Most of the time, they got used to travel life enough to complain a little about equality. (In St. Louis, the distribution of touring swag upset them again.) Usually, touring dancers have to adjust to a different stage in each city, but since they brought their own this time, it was always familiar – bouncy, if sometimes hot.

It was more difficult to place this stage. At the Minnesota Landscape Arboretum, where the changing room at the Bee and Pollinator Discovery Center was next to the red barn, the floor sloped away from the stage to block the view of the dancers’ feet. In St. Louis, placing the stage at the base of an amphitheater-like canyon avoided that problem, but it was a worryingly close shave to press it in place.

Despite the company’s desire for ABT Across America to mirror the troupe’s transcontinental touring in the 1940s and 50s, it was a much less strenuous proposition. During the war, in the 1943/44 season, the troupe performed in 73 cities, 48 ​​of which were one-night stands. The tour 10 years later was similar: four months, 20 states on buses and trains, mostly a different city every day.

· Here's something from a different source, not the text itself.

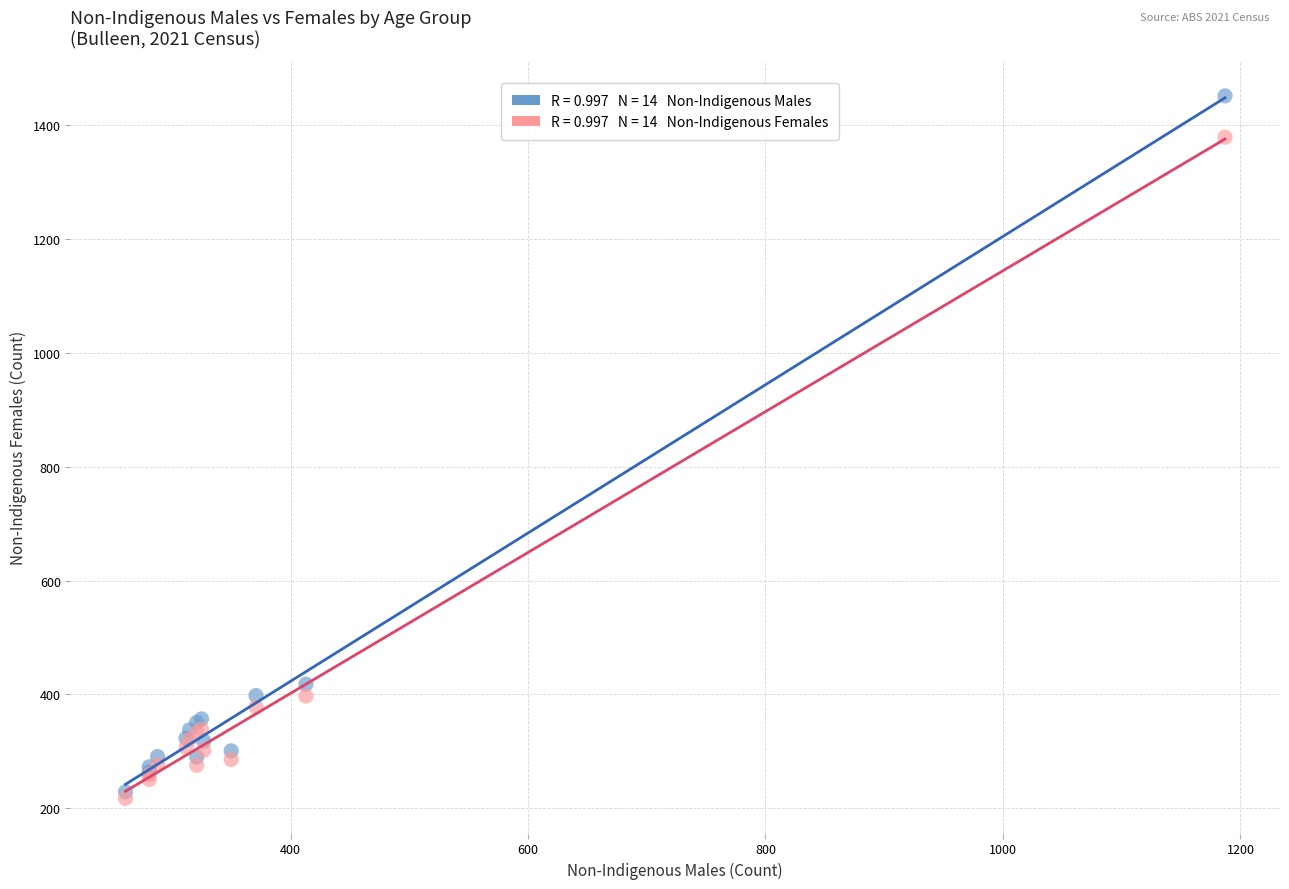

Across all series, what Y value is closest to 834?

418.0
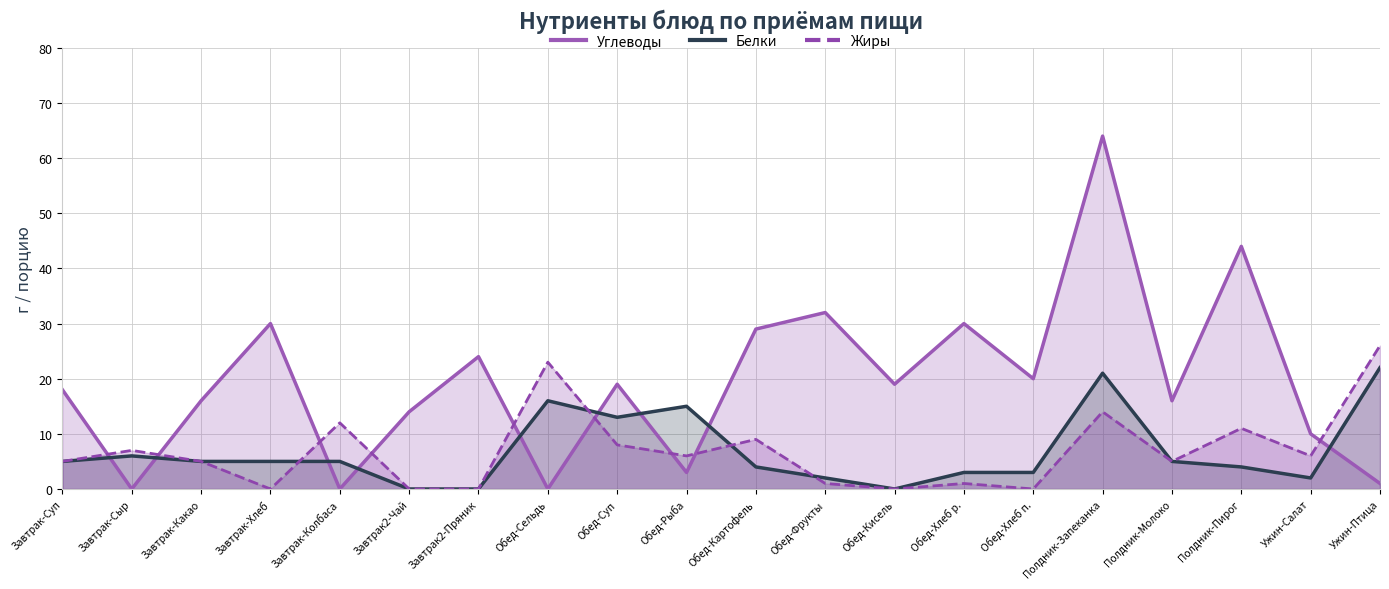

Which series has the largest total across all categories?

Углеводы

But if ABT Across America was shorter and more comfortable, it was significantly smaller and cheaper than the company’s touring model of recent years. “Even before the pandemic,” McKenzie told me, “the moderators were left at the expense of 130 people and hiring an orchestra.” A new touring model similar to ABT Across America’s could “add another arm to our mission,” he said . “Dancers will register. That would be extra work. “

Certainly the tour opened up space for younger dancers. “It seems like we’re pretty evenly represented in every piece,” said Carlos Gonzalez, a corps member. “It’s a great opportunity to dance and be seen and have experiences that we normally don’t get.”

And it felt good, says Teuscher, to reach an audience that Ballet Theater normally does not reach: “We are America’s company, so it is important to bring ballet to America.”